É uma pergunta muito importante, pois nos coloca em confronto com diversos aspectos bíblicos, sobretudo com a relação entre teologia e história, revelação e caminhada do povo.

 

A. Situação

Depois de ter estado no Egito durante vários séculos (430 anos segundo Êxodo 2,40), o povo dos hebreus sofre a opressão do Faraó e escapa, guiado por Moisés.

O livro do Êxodo conta que os filhos de Israel, tendo fugido do Egito, caminharam pelo deserto durante 40 anos:

16.35: E comeram os filhos de Israel maná quarenta anos, até que entraram em terra habitada; comeram maná até que chegaram aos termos da terra de Canaã.

 

B. Distância entre Israel e Egito

Os quilômetros que separam o Egito de Israel não são muitos (cerca de 500, dependendo das rotas consideradas) e obviamente não justificam 40 anos de caminhada. Com certeza as caravanas daquele período faziam esse trajeto em cerca de 1 mês.

Considerando essas evidências, é óbvio que por trás da narração bíblica existe algo mais do que uma simples história de uma viagem do Egito para a Terra Prometida.

 

C. Interpretações do caminhada pelo deserto

É o deserto que fará dos hebreus o povo escolhido por Deus. Trata-se de uma história de amizade, de uma descoberta recíproca, de uma aliança. A vida se realiza caminhando e a meta - a Terra Prometida, é o ideal e não se alcança imediatamente. Não é uma simples viagem, com partida e chegada; o caminho é fundamental e nele os viajantes se descobrem povo escolhido.

1. infidelidade do povo

Uma das interpretações comuns é que a caminhada poderia ter durado menos se o povo tivesse sido fiel. O texto em Números 14, que conta a revolta de Israel, poderia ser uma base para essa sua hipótese. Nesse texto, com o povo já às portas da Palestina, os hebreus duvidam da capacidade do Senhor de lhes conduzir na Terra Prometida e pretendem voltar ao Egito. Sob a intercessão de Moisés Deus perdoa o povo, mas diz que ninguém daqueles ali presente entrará na Terra Prometida, mas morrerão no deserto (exceto Cabeb e Josué) e conclui dizendo:

Por quarenta naos levareis o peso de vossas faltas e sabereis o que é o fato de me abandonar.

Poderíamos ligar também com quanto contado em Juízes 13,1: o povo desobedece a Deus e é entregue, por 40 anos, nas mãos dos filisteus. E ainda com o Salmo 95,10: Quarenta anos estive desgostado com esta geração, e disse: É um povo que erra de coração, e não tem conhecido os meus caminhos.

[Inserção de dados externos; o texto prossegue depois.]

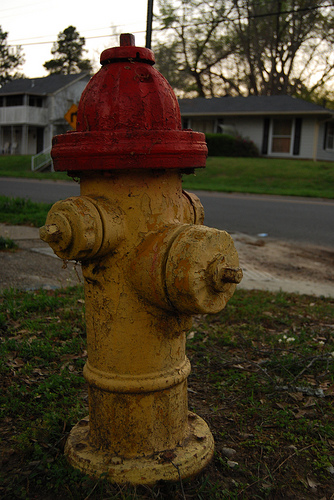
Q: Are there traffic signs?
A: Yes, there is a traffic sign.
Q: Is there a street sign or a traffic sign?
A: Yes, there is a traffic sign.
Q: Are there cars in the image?
A: No, there are no cars.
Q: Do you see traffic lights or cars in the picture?
A: No, there are no cars or traffic lights.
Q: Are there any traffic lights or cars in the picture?
A: No, there are no cars or traffic lights.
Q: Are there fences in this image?
A: No, there are no fences.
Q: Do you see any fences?
A: No, there are no fences.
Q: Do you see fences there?
A: No, there are no fences.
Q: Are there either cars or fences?
A: No, there are no fences or cars.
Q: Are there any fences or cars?
A: No, there are no fences or cars.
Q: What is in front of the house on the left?
A: The porch is in front of the house.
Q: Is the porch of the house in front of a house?
A: Yes, the porch is in front of a house.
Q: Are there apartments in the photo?
A: No, there are no apartments.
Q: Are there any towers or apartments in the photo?
A: No, there are no apartments or towers.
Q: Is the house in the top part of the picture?
A: Yes, the house is in the top of the image.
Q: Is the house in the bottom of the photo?
A: No, the house is in the top of the image.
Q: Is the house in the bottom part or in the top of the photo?
A: The house is in the top of the image.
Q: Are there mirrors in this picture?
A: No, there are no mirrors.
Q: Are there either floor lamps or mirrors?
A: No, there are no mirrors or floor lamps.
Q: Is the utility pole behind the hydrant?
A: Yes, the utility pole is behind the hydrant.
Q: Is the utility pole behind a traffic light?
A: No, the utility pole is behind the hydrant.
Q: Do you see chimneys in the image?
A: No, there are no chimneys.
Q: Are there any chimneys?
A: No, there are no chimneys.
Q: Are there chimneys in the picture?
A: No, there are no chimneys.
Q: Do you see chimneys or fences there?
A: No, there are no chimneys or fences.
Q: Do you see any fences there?
A: No, there are no fences.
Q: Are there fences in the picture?
A: No, there are no fences.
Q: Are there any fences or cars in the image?
A: No, there are no fences or cars.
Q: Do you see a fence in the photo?
A: No, there are no fences.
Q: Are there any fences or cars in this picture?
A: No, there are no fences or cars.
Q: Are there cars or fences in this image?
A: No, there are no fences or cars.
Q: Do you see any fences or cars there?
A: No, there are no fences or cars.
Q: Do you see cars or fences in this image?
A: No, there are no fences or cars.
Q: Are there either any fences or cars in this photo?
A: No, there are no cars or fences.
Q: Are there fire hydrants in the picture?
A: Yes, there is a fire hydrant.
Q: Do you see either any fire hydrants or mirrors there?
A: Yes, there is a fire hydrant.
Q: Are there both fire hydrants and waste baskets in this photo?
A: No, there is a fire hydrant but no waste baskets.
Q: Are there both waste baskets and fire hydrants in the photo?
A: No, there is a fire hydrant but no waste baskets.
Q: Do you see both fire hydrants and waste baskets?
A: No, there is a fire hydrant but no waste baskets.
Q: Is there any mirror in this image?
A: No, there are no mirrors.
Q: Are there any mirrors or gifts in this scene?
A: No, there are no mirrors or gifts.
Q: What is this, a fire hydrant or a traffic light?
A: This is a fire hydrant.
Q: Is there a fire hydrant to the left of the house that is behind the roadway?
A: Yes, there is a fire hydrant to the left of the house.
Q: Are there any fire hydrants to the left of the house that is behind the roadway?
A: Yes, there is a fire hydrant to the left of the house.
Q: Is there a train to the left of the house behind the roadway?
A: No, there is a fire hydrant to the left of the house.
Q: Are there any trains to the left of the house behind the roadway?
A: No, there is a fire hydrant to the left of the house.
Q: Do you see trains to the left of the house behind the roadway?
A: No, there is a fire hydrant to the left of the house.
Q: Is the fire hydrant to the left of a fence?
A: No, the fire hydrant is to the left of the house.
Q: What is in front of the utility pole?
A: The hydrant is in front of the utility pole.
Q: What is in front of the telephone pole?
A: The hydrant is in front of the utility pole.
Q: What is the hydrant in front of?
A: The hydrant is in front of the telephone pole.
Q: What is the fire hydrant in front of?
A: The hydrant is in front of the telephone pole.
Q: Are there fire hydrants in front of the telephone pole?
A: Yes, there is a fire hydrant in front of the telephone pole.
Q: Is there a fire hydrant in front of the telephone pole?
A: Yes, there is a fire hydrant in front of the telephone pole.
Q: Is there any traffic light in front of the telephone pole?
A: No, there is a fire hydrant in front of the telephone pole.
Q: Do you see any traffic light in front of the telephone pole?
A: No, there is a fire hydrant in front of the telephone pole.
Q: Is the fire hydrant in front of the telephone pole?
A: Yes, the fire hydrant is in front of the telephone pole.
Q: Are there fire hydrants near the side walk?
A: Yes, there is a fire hydrant near the side walk.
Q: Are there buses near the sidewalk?
A: No, there is a fire hydrant near the sidewalk.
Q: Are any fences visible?
A: No, there are no fences.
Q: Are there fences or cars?
A: No, there are no fences or cars.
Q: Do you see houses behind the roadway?
A: Yes, there is a house behind the roadway.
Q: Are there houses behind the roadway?
A: Yes, there is a house behind the roadway.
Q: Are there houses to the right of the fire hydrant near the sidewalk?
A: Yes, there is a house to the right of the hydrant.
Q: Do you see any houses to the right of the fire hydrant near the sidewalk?
A: Yes, there is a house to the right of the hydrant.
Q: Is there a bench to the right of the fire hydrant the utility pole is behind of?
A: No, there is a house to the right of the hydrant.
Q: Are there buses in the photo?
A: No, there are no buses.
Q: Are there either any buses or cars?
A: No, there are no buses or cars.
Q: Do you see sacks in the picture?
A: No, there are no sacks.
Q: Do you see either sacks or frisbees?
A: No, there are no sacks or frisbees.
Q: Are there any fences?
A: No, there are no fences.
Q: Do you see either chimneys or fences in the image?
A: No, there are no fences or chimneys.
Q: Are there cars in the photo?
A: No, there are no cars.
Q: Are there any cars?
A: No, there are no cars.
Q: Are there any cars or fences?
A: No, there are no cars or fences.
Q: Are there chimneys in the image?
A: No, there are no chimneys.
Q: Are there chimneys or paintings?
A: No, there are no chimneys or paintings.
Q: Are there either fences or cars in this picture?
A: No, there are no cars or fences.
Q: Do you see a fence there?
A: No, there are no fences.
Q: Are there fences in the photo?
A: No, there are no fences.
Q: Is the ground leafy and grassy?
A: Yes, the ground is leafy and grassy.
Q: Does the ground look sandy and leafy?
A: No, the ground is leafy but grassy.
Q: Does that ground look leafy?
A: Yes, the ground is leafy.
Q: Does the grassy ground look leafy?
A: Yes, the ground is leafy.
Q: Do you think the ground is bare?
A: No, the ground is leafy.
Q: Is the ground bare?
A: No, the ground is leafy.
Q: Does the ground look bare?
A: No, the ground is leafy.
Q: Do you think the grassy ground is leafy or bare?
A: The ground is leafy.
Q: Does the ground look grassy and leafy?
A: Yes, the ground is grassy and leafy.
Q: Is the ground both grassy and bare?
A: No, the ground is grassy but leafy.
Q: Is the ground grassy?
A: Yes, the ground is grassy.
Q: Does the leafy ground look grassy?
A: Yes, the ground is grassy.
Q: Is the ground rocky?
A: No, the ground is grassy.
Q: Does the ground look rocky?
A: No, the ground is grassy.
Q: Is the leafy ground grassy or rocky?
A: The ground is grassy.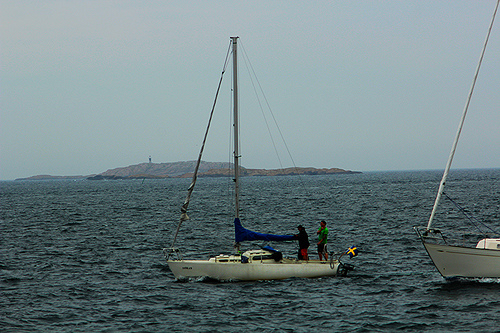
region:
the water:
[353, 182, 395, 225]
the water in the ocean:
[56, 220, 136, 291]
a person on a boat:
[297, 226, 313, 261]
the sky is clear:
[288, 75, 358, 123]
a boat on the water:
[135, 58, 370, 317]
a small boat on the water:
[160, 74, 387, 329]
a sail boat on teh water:
[157, 72, 363, 327]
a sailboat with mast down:
[169, 47, 389, 327]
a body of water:
[75, 224, 207, 309]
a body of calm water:
[24, 198, 196, 331]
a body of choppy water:
[39, 180, 243, 325]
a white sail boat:
[174, 236, 354, 320]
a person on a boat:
[262, 213, 309, 283]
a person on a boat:
[316, 213, 337, 275]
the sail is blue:
[228, 213, 309, 246]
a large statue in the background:
[146, 152, 155, 164]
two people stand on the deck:
[288, 215, 335, 267]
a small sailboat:
[164, 32, 364, 289]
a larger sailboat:
[413, 27, 499, 292]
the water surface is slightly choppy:
[1, 174, 499, 329]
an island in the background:
[13, 155, 366, 185]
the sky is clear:
[0, 27, 499, 184]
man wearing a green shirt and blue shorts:
[313, 218, 333, 262]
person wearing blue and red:
[289, 217, 312, 262]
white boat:
[128, 238, 338, 282]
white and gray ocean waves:
[117, 289, 139, 303]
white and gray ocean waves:
[75, 232, 109, 257]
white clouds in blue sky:
[387, 22, 455, 47]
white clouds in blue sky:
[20, 22, 81, 70]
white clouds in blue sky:
[54, 132, 98, 147]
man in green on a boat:
[316, 216, 331, 262]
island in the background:
[11, 156, 366, 181]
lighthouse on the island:
[147, 153, 153, 165]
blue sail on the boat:
[231, 215, 299, 244]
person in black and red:
[292, 220, 313, 264]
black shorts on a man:
[317, 239, 328, 253]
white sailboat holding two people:
[163, 248, 345, 284]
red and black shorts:
[295, 246, 309, 261]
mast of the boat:
[227, 29, 247, 256]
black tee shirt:
[296, 228, 312, 250]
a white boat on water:
[118, 255, 351, 285]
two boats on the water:
[145, 191, 498, 316]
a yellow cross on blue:
[341, 238, 368, 259]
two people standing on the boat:
[278, 208, 342, 260]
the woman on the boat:
[289, 225, 314, 266]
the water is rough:
[39, 176, 124, 294]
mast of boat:
[224, 24, 246, 252]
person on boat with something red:
[293, 220, 314, 262]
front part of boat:
[164, 241, 219, 292]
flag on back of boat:
[349, 245, 361, 259]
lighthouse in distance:
[145, 148, 155, 167]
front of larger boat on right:
[418, 202, 488, 289]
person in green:
[317, 215, 331, 257]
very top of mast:
[217, 26, 257, 62]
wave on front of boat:
[172, 270, 220, 289]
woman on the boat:
[288, 216, 317, 274]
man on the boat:
[313, 219, 338, 257]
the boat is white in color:
[180, 253, 335, 279]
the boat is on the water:
[158, 222, 354, 289]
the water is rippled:
[37, 178, 144, 289]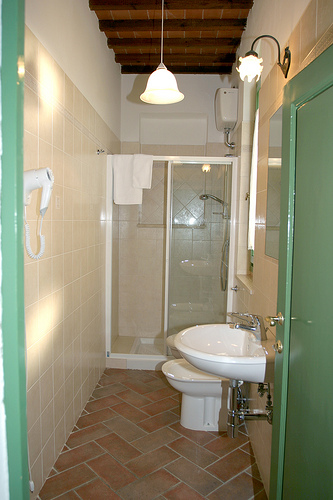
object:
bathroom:
[22, 0, 332, 499]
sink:
[174, 323, 267, 384]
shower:
[111, 160, 235, 358]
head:
[199, 193, 229, 207]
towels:
[113, 154, 153, 205]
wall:
[21, 22, 121, 499]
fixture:
[139, 0, 186, 105]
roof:
[89, 1, 254, 77]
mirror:
[264, 105, 283, 262]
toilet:
[161, 358, 231, 434]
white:
[139, 62, 185, 104]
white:
[22, 167, 55, 260]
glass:
[166, 162, 232, 338]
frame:
[108, 156, 169, 360]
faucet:
[227, 310, 267, 342]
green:
[267, 47, 332, 499]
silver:
[265, 312, 284, 328]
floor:
[37, 368, 269, 499]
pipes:
[227, 381, 273, 439]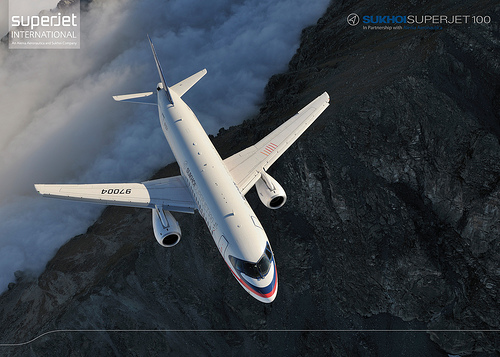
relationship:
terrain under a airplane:
[1, 11, 485, 351] [35, 32, 333, 302]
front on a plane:
[227, 261, 279, 302] [15, 38, 331, 310]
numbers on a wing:
[98, 184, 140, 195] [35, 167, 186, 212]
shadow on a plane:
[169, 166, 239, 238] [118, 80, 395, 297]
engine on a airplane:
[149, 200, 184, 248] [35, 32, 333, 302]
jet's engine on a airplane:
[256, 171, 287, 208] [35, 32, 333, 302]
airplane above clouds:
[35, 32, 333, 302] [216, 30, 284, 83]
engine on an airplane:
[149, 200, 184, 249] [32, 34, 331, 304]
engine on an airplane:
[252, 169, 291, 211] [32, 34, 331, 304]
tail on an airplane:
[110, 36, 211, 108] [146, 64, 258, 311]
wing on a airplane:
[34, 174, 197, 210] [32, 34, 331, 304]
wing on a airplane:
[225, 91, 333, 176] [32, 34, 331, 304]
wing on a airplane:
[168, 67, 207, 96] [32, 34, 331, 304]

É uma leitura muito pessimista e precisa ser balançada com uma visão mais positiva, sublinhando sobretudo a presença de Deus durante a caminhada, um Deus que protege, que não deixa faltar nada para o povo.

2. Simbologia do número 40

Outro aspecto que não pode ser esquecido é a simbologia que acompanha o uso desse número. Ela pode nos ajudar a entender por que o autor sagrado decidiu fixar em 40 os anos da caminhada do povo. Alguns exemplos de passagens bíblicas bastam para ver quanto esse número é significativo:

Muitos textos bíblicos revelam o valor simbólico deste número:

  • Moisés, esteve na nuvem, quando subiu o Sinai para receber a Lei, 40 dias e 40 noites (Êxodo 24,18);
  • Os exploradores de Canaã, enviados por Moisés, levaram 40 dias para explorar a Terra Prometida (Números 13,24);
  • Quando há paz, no livro dos Juízes, a terra "sossega por 40 anos" (3,11; 5,32; 8,22);
  • Davi reinou 40 anos (2Samuel 5,4) e também Salomão (1Reis 11,42). O mesmo período teria reinado Saul, segundo Atos dos Apóstolos 13,21;
  • A caminhada de Elias até o Horeb, depois de ter sido alimentado por Deus, durou 40 dias e quanrenta noites (1Reis 19,8);
  • Jonas dá a Nínive o prazo de 40 dias para que se converta (3,4);
  • Jesus, depois do batismo, jejua 40 dias e 40 noites (Mateus 4,2). Durante esse período, segundo Marcos 1,13, foi tentado por Satanás (veja também Lucas 4,2);
  • Atos 1,3 diz que Jesus, depois da sua ressurreição, durante 40 dias apareceu aos discípulos.